First-time homebuyers getting squeezed out by investors - 8bitsrule
https://www.npr.org/2019/06/21/734357279/1st-time-homebuyers-are-getting-squeezed-out-by-investors
======
aurizon
The easy way is to make people who rent their houses out pay a business tax as
if they were a retail store that the tenant is legislatively forbidden from
being forced to pay as a line item. Being embedded in the rent it will acts to
discourage the 'home as a rentable investment' to buyers because it will act
like friction on a rotating wheel, removing momentum and things coast to a
stop. People who buy a house and live in it will not pay the tax. Those that
rent part of their home as a BNB are hit by the full tax for each month of the
year they rent out space, even if only 1 day = they pay a month's tax. Sure,
some will evade, but city/state access to BNB bookings and their books and
payment methods will create a thicket of coercion that will make most comply.

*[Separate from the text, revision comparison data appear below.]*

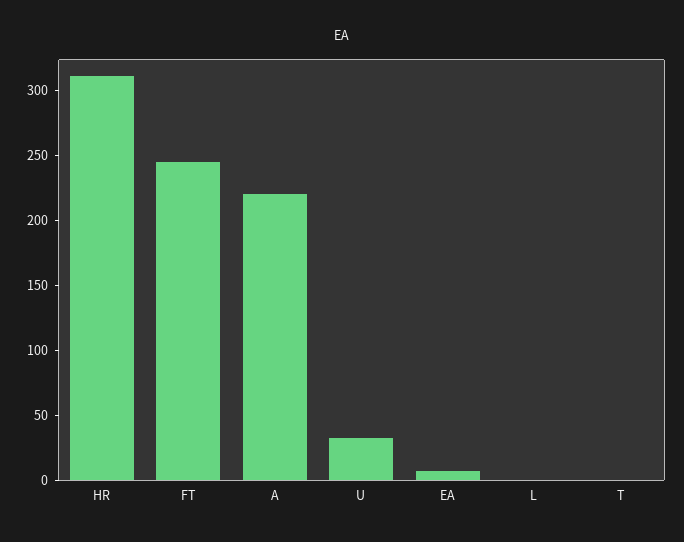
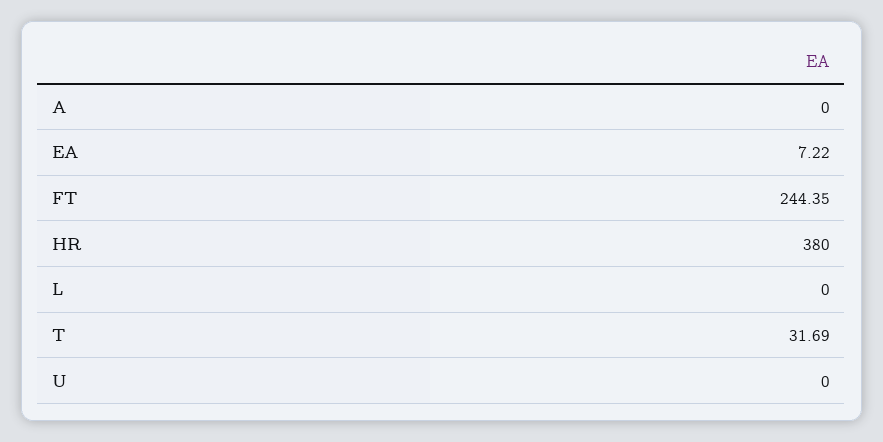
  {
-   "HR": 310,
+   "HR": 380,
    "FT": 244.35,
-   "A": 220,
+   "A": 0,
-   "U": 30,
+   "U": 0,
    "EA": 7.22,
    "L": 0,
-   "T": 0
+   "T": 31.69
  }

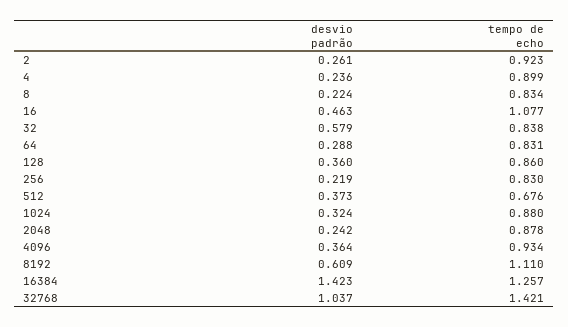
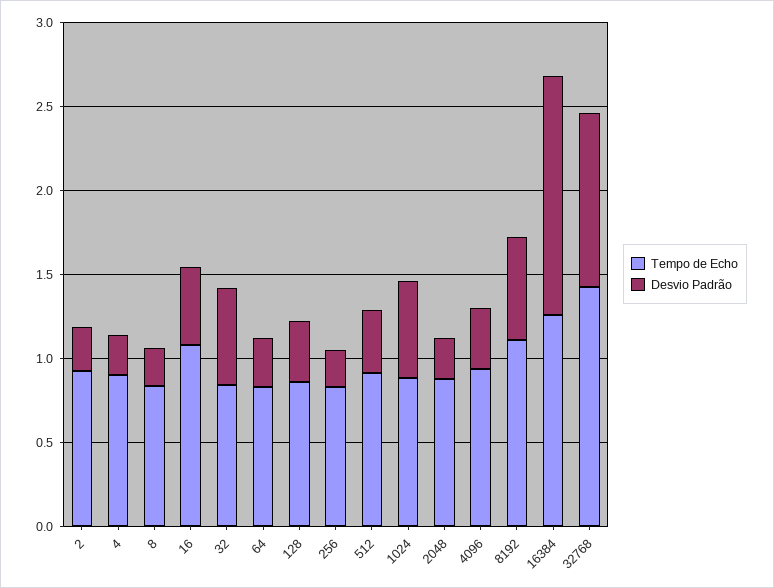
  {
    "desvio padrão": {
      "2": 0.261,
      "4": 0.236,
      "8": 0.224,
      "16": 0.463,
      "32": 0.579,
      "64": 0.288,
      "128": 0.36,
      "256": 0.219,
      "512": 0.373,
-     "1024": 0.324,
+     "1024": 0.6,
      "2048": 0.242,
      "4096": 0.364,
      "8192": 0.609,
      "16384": 1.423,
      "32768": 1.037
    },
    "tempo de echo": {
      "2": 0.923,
      "4": 0.899,
      "8": 0.834,
      "16": 1.077,
      "32": 0.838,
      "64": 0.831,
      "128": 0.86,
      "256": 0.83,
-     "512": 0.676,
+     "512": 0.9,
      "1024": 0.88,
      "2048": 0.878,
      "4096": 0.934,
      "8192": 1.11,
      "16384": 1.257,
      "32768": 1.421
    }
  }

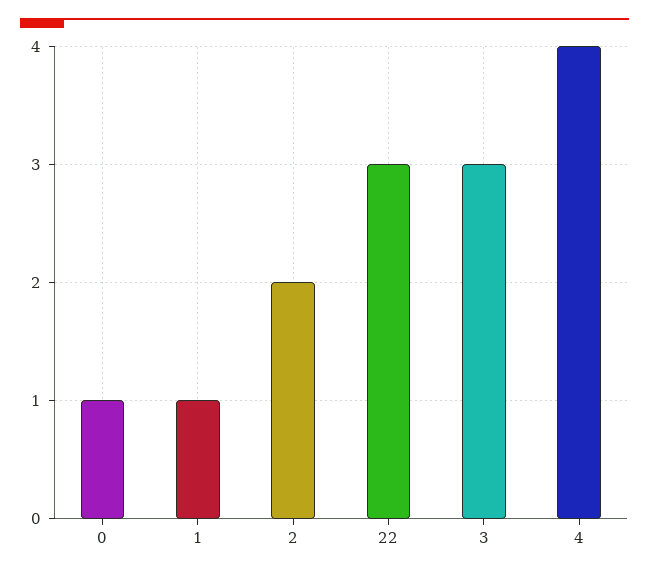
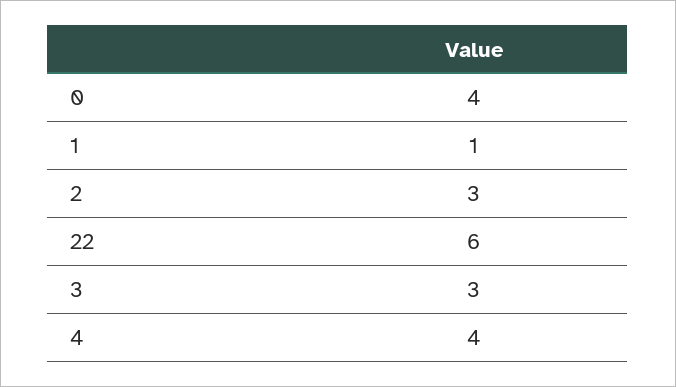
  {
-   "0": 1,
+   "0": 4,
    "1": 1,
-   "2": 2,
+   "2": 3,
-   "22": 3,
+   "22": 6,
    "3": 3,
    "4": 4
  }

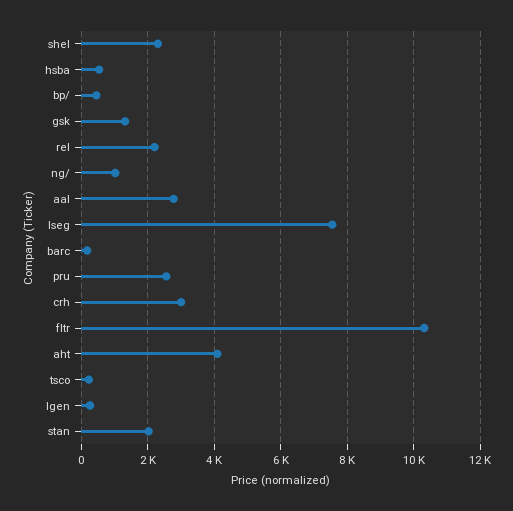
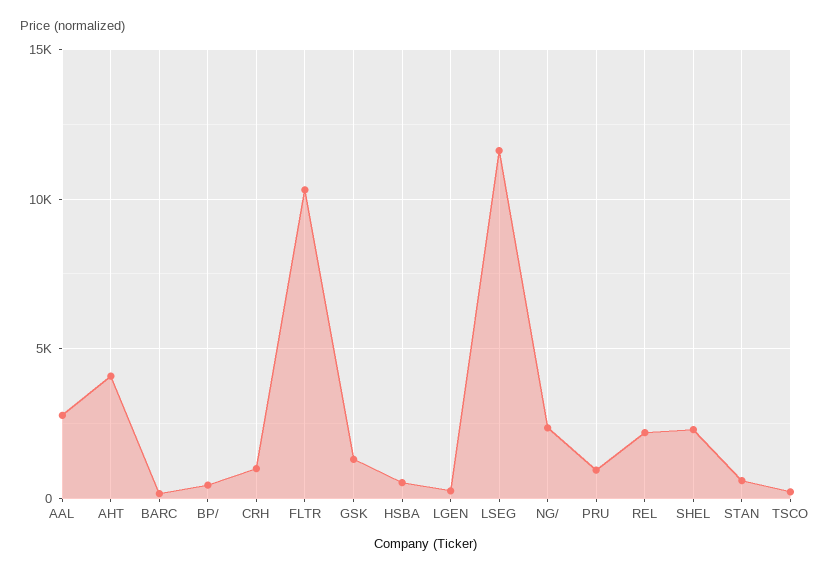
  {
    "shel": 2400,
    "hsba": 600,
    "bp/": 400,
    "gsk": 1400,
    "rel": 2200,
-   "ng/": 1000,
+   "ng/": 2500,
    "aal": 2800,
-   "lseg": 7600,
+   "lseg": 11500,
    "barc": 200,
-   "pru": 2600,
+   "pru": 1000,
-   "crh": 3000,
+   "crh": 1000,
    "fltr": 10400,
    "aht": 4000,
    "tsco": 200,
    "lgen": 200,
-   "stan": 2000
+   "stan": 500
  }

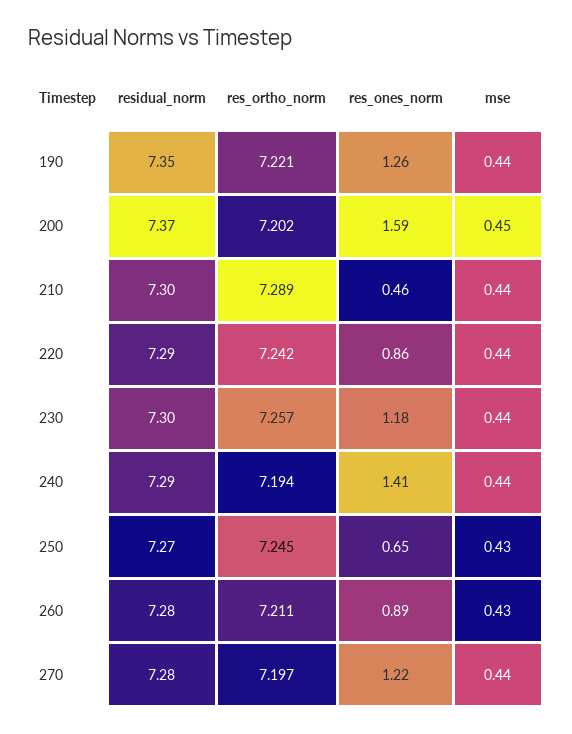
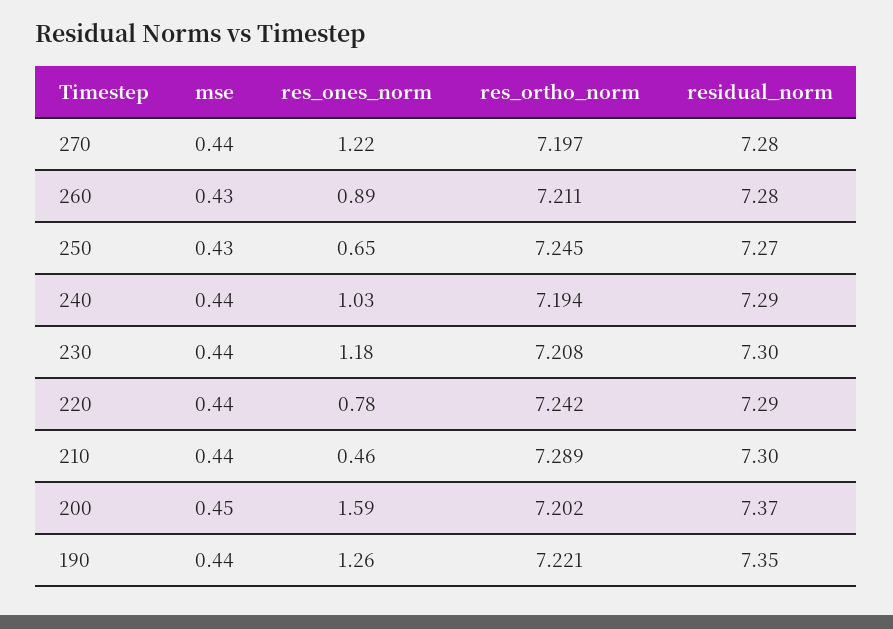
  {
    "residual_norm": {
      "190": 7.35,
      "200": 7.37,
      "210": 7.3,
      "220": 7.29,
      "230": 7.3,
      "240": 7.29,
      "250": 7.27,
      "260": 7.28,
      "270": 7.28
    },
    "res_ortho_norm": {
      "190": 7.221,
      "200": 7.202,
      "210": 7.289,
      "220": 7.242,
-     "230": 7.257,
+     "230": 7.208,
      "240": 7.194,
      "250": 7.245,
      "260": 7.211,
      "270": 7.197
    },
    "res_ones_norm": {
      "190": 1.26,
      "200": 1.59,
      "210": 0.46,
-     "220": 0.86,
+     "220": 0.78,
      "230": 1.18,
-     "240": 1.41,
+     "240": 1.03,
      "250": 0.65,
      "260": 0.89,
      "270": 1.22
    },
    "mse": {
      "190": 0.44,
      "200": 0.45,
      "210": 0.44,
      "220": 0.44,
      "230": 0.44,
      "240": 0.44,
      "250": 0.43,
      "260": 0.43,
      "270": 0.44
    }
  }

The BNB'ing of residences as well as the idea of a residence as an investment
is indeed a cancer in our society, and it can easily be extended to multiple
dwellings as that tax will reduce the investment potential of them. You either
do this or see the bulk of our society turned into tenants, as new home prices
in Toronto are a million dollars or so and this is caused entirely by the
investment and BNB potential run amock.